November Event – Bodo DataFrames: A Fast and Scalable HPC-Based Drop-In Replacement for Pandas
PyData Pittsburgh is excited to host our November event – Bodo DataFrames: A Fast and Scalable HPC-Based Drop-In Replacement for Pandas.
Join us on Tuesday, November 4th, as as Ehsan Totoni, CTO and Co-Founder of Bodo.ai, discusses how Bodo DataFrames brings high-performance computing (HPC) techniques like MPI and JIT compilation to the familiar Pandas API—allowing data scientists to scale Python workloads from millions to billions of rows without rewriting their code.
For latest information about time/location and to register please see our meetup page:
About the talk:
Pandas is a popular library for data scientists but it struggles with large datasets; programs either become too slow or run out of memory. In this talk, we introduce Bodo DataFrames (https://github.com/bodo-ai/Bodo) as a drop-in replacement for the Pandas library that uses high performance computing (HPC) based techniques such as Message Passing Interface (MPI) and JIT compilation for acceleration and scaling. We give an overview of its architecture and explain how it avoids the problems of Pandas (while keeping user code the same), go over concrete examples, and finally discuss current limitations. This talk is for Pandas users who would like to run their code on larger data while avoiding frustrating code rewrites to other APIs.

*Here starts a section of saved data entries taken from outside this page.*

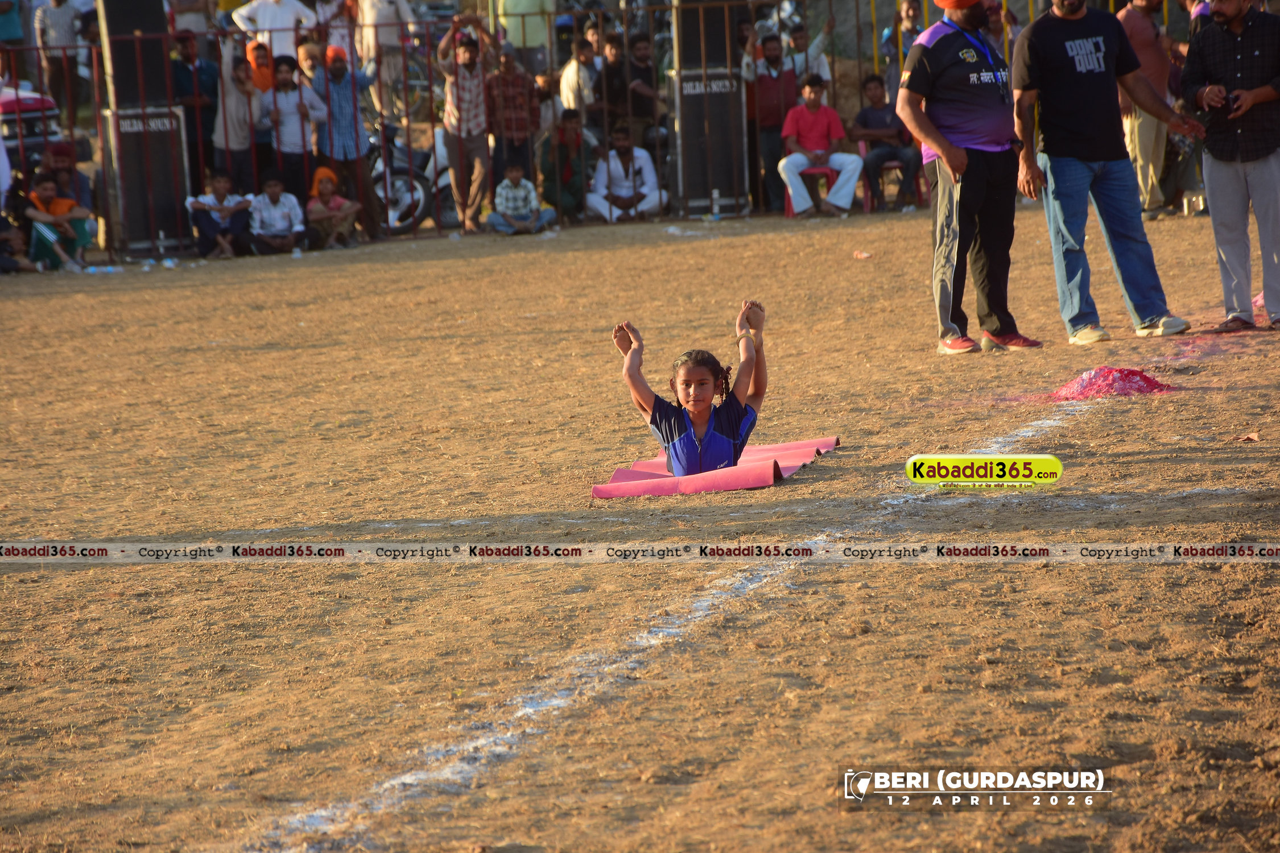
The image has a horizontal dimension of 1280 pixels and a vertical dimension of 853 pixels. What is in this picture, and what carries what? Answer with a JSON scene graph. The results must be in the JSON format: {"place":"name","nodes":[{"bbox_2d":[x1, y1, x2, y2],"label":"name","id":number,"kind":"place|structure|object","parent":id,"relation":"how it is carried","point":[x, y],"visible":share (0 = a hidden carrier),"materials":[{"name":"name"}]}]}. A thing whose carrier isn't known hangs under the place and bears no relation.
{"place":"outdoors","nodes":[
{"label":"outdoors","id":0,"kind":"place"},
{"bbox_2d":[0,207,1279,852],"label":"dirt ground","id":1,"kind":"structure","parent":0,"point":[805,486],"materials":[{"name":"brown"}]},
{"bbox_2d":[0,186,39,274],"label":"person","id":2,"kind":"object","parent":1,"relation":"on","point":[6,244],"visible":0.93},
{"bbox_2d":[23,171,92,270],"label":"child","id":3,"kind":"object","parent":1,"relation":"on","point":[51,244],"visible":0.88},
{"bbox_2d":[36,142,96,222],"label":"man","id":4,"kind":"object","parent":1,"relation":"on","point":[61,162],"visible":0.46},
{"bbox_2d":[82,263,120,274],"label":"plastic bottle","id":5,"kind":"object","parent":1,"relation":"on","point":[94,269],"visible":0.97,"materials":[{"name":"plastic"}]},
{"bbox_2d":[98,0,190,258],"label":"speaker stack","id":6,"kind":"object","parent":1,"relation":"on","point":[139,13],"visible":0.77,"materials":[{"name":"black"}]},
{"bbox_2d":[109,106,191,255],"label":"speaker","id":7,"kind":"object","parent":1,"relation":"on","point":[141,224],"visible":0.75},
{"bbox_2d":[100,0,169,109],"label":"loudspeaker","id":8,"kind":"object","parent":7,"relation":"on","point":[123,95],"visible":0.75,"materials":[{"name":"black"}]},
{"bbox_2d":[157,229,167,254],"label":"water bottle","id":9,"kind":"object","parent":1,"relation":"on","point":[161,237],"visible":0.99,"materials":[{"name":"clear plastic"}]},
{"bbox_2d":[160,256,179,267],"label":"plastic bottle","id":10,"kind":"object","parent":1,"relation":"on","point":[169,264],"visible":0.98,"materials":[{"name":"clear plastic"}]},
{"bbox_2d":[186,168,252,258],"label":"child","id":11,"kind":"object","parent":1,"relation":"on","point":[199,207],"visible":0.99},
{"bbox_2d":[246,171,308,253],"label":"child","id":12,"kind":"object","parent":1,"relation":"on","point":[274,200],"visible":0.99},
{"bbox_2d":[304,164,361,249],"label":"child","id":13,"kind":"object","parent":1,"relation":"on","point":[324,192],"visible":0.96},
{"bbox_2d":[310,41,381,241],"label":"man","id":14,"kind":"object","parent":1,"relation":"on","point":[342,115],"visible":0.91},
{"bbox_2d":[366,118,455,230],"label":"motorcycle","id":15,"kind":"object","parent":1,"relation":"on","point":[399,205],"visible":0.42,"materials":[{"name":"metal"}]},
{"bbox_2d":[0,0,926,258],"label":"metal fence","id":16,"kind":"object","parent":1,"relation":"on","point":[111,258],"visible":0.59,"materials":[{"name":"metal"}]},
{"bbox_2d":[435,13,494,231],"label":"man","id":17,"kind":"object","parent":1,"relation":"on","point":[459,143],"visible":0.98},
{"bbox_2d":[483,159,553,234],"label":"child","id":18,"kind":"object","parent":1,"relation":"on","point":[514,185],"visible":0.99},
{"bbox_2d":[540,111,592,222],"label":"person","id":19,"kind":"object","parent":1,"relation":"on","point":[564,177],"visible":0.87},
{"bbox_2d":[588,125,668,222],"label":"man","id":20,"kind":"object","parent":1,"relation":"on","point":[617,170],"visible":0.95},
{"bbox_2d":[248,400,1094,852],"label":"chalk line","id":21,"kind":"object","parent":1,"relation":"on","point":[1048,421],"visible":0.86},
{"bbox_2d":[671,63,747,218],"label":"speaker","id":22,"kind":"object","parent":1,"relation":"on","point":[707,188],"visible":0.78},
{"bbox_2d":[674,0,737,69],"label":"loudspeaker","id":23,"kind":"object","parent":22,"relation":"on","point":[719,50],"visible":0.73,"materials":[{"name":"black"}]},
{"bbox_2d":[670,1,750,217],"label":"speaker stack","id":24,"kind":"object","parent":1,"relation":"on","point":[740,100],"visible":0.81,"materials":[{"name":"black"}]},
{"bbox_2d":[589,435,840,498],"label":"mat","id":25,"kind":"object","parent":1,"relation":"on","point":[830,441],"visible":0.75,"materials":[{"name":"pink"}]},
{"bbox_2d":[613,303,767,475],"label":"child","id":26,"kind":"object","parent":25,"relation":"on","point":[702,418],"visible":0.91},
{"bbox_2d":[709,188,721,217],"label":"bottle","id":27,"kind":"object","parent":1,"relation":"on","point":[715,195],"visible":0.99,"materials":[{"name":"clear plastic"}]},
{"bbox_2d":[744,30,799,212],"label":"man","id":28,"kind":"object","parent":1,"relation":"on","point":[772,61],"visible":0.77},
{"bbox_2d":[781,164,837,216],"label":"red chair","id":29,"kind":"object","parent":1,"relation":"on","point":[820,170],"visible":0.45,"materials":[{"name":"red plastic"}]},
{"bbox_2d":[778,72,862,218],"label":"man","id":30,"kind":"object","parent":29,"relation":"on","point":[792,160],"visible":0.97},
{"bbox_2d":[852,249,873,259],"label":"litter","id":31,"kind":"object","parent":1,"relation":"on","point":[858,255],"visible":0.97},
{"bbox_2d":[859,135,927,211],"label":"plastic chair","id":32,"kind":"object","parent":1,"relation":"on","point":[920,192],"visible":0.38,"materials":[{"name":"red plastic"}]},
{"bbox_2d":[851,75,917,212],"label":"man","id":33,"kind":"object","parent":32,"relation":"on","point":[875,95],"visible":0.88},
{"bbox_2d":[894,0,1042,356],"label":"man","id":34,"kind":"object","parent":1,"relation":"on","point":[948,155],"visible":0.98},
{"bbox_2d":[1009,0,1199,349],"label":"man","id":35,"kind":"object","parent":1,"relation":"on","point":[1090,48],"visible":0.99},
{"bbox_2d":[1046,366,1175,401],"label":"pile","id":36,"kind":"object","parent":1,"relation":"on","point":[1083,382],"visible":0.81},
{"bbox_2d":[1118,0,1181,216],"label":"man","id":37,"kind":"object","parent":1,"relation":"on","point":[1133,25],"visible":0.68},
{"bbox_2d":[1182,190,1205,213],"label":"cup","id":38,"kind":"object","parent":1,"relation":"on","point":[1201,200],"visible":0.85,"materials":[{"name":"clear plastic"}]},
{"bbox_2d":[1181,0,1279,336],"label":"man","id":39,"kind":"object","parent":1,"relation":"on","point":[1213,38],"visible":0.98},
{"bbox_2d":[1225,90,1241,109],"label":"mobile phone","id":40,"kind":"object","parent":39,"relation":"in","point":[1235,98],"visible":0.77,"materials":[{"name":"black"}]},
{"bbox_2d":[1236,431,1260,441],"label":"dry leaf","id":41,"kind":"object","parent":1,"relation":"on","point":[1253,436],"visible":0.96,"materials":[{"name":"brown plant"}]},
{"bbox_2d":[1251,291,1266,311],"label":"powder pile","id":42,"kind":"object","parent":1,"relation":"on","point":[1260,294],"visible":0.49,"materials":[{"name":"pink"}]},
{"label":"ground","id":43,"kind":"structure","parent":0},
{"bbox_2d":[0,0,26,47],"label":"person","id":44,"kind":"object","parent":43,"relation":"on","point":[19,33],"visible":0.79},
{"bbox_2d":[0,83,64,174],"label":"vehicle","id":45,"kind":"object","parent":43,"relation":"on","point":[6,108],"visible":0.61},
{"bbox_2d":[32,0,91,124],"label":"person","id":46,"kind":"object","parent":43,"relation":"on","point":[64,25],"visible":0.87},
{"bbox_2d":[167,30,220,179],"label":"man","id":47,"kind":"object","parent":43,"relation":"on","point":[194,65],"visible":0.71},
{"bbox_2d":[212,50,261,191],"label":"person","id":48,"kind":"object","parent":43,"relation":"on","point":[231,118],"visible":0.79},
{"bbox_2d":[243,38,274,94],"label":"person","id":49,"kind":"object","parent":43,"relation":"on","point":[254,48],"visible":0.39},
{"bbox_2d":[233,0,316,64],"label":"person","id":50,"kind":"object","parent":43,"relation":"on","point":[276,25],"visible":0.64},
{"bbox_2d":[265,52,324,196],"label":"person","id":51,"kind":"object","parent":43,"relation":"on","point":[287,81],"visible":0.81},
{"bbox_2d":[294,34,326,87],"label":"person","id":52,"kind":"object","parent":43,"relation":"on","point":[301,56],"visible":0.43},
{"bbox_2d":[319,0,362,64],"label":"person","id":53,"kind":"object","parent":43,"relation":"on","point":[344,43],"visible":0.58},
{"bbox_2d":[353,0,419,119],"label":"person","id":54,"kind":"object","parent":43,"relation":"on","point":[367,16],"visible":0.8},
{"bbox_2d":[484,42,541,183],"label":"man","id":55,"kind":"object","parent":43,"relation":"on","point":[517,115],"visible":0.86},
{"bbox_2d":[490,0,557,73],"label":"person","id":56,"kind":"object","parent":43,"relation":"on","point":[517,8],"visible":0.82},
{"bbox_2d":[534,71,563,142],"label":"person","id":57,"kind":"object","parent":43,"relation":"on","point":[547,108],"visible":0.46},
{"bbox_2d":[559,27,603,125],"label":"man","id":58,"kind":"object","parent":43,"relation":"on","point":[569,73],"visible":0.74},
{"bbox_2d":[621,32,666,140],"label":"man","id":59,"kind":"object","parent":43,"relation":"on","point":[649,93],"visible":0.77},
{"bbox_2d":[783,17,831,90],"label":"person","id":60,"kind":"object","parent":43,"relation":"on","point":[800,43],"visible":0.59},
{"bbox_2d":[881,0,923,94],"label":"person","id":61,"kind":"object","parent":43,"relation":"on","point":[912,28],"visible":0.58},
{"bbox_2d":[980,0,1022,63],"label":"person","id":62,"kind":"object","parent":43,"relation":"on","point":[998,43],"visible":0.36}
]}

Basic knowledge of Pandas and Python is recommended.
About the Speaker:
Ehsan Totoni is an entrepreneur, computer science researcher, and software engineer working on democratization of High Performance Computing (HPC) for data engineering, data science and AI/ML. Ehsan received his PhD in computer science from the University of Illinois at Urbana-Champaign, working on various aspects of HPC and Parallel Computing. He then worked as a research scientist at Intel Labs and Carnegie Mellon University, focusing on programming systems to address the gap between programmer productivity and computing performance. Ehsan co-founded Bodo.ai in 2019 and is advancing Bodo’s mission of bringing HPC to all data applications.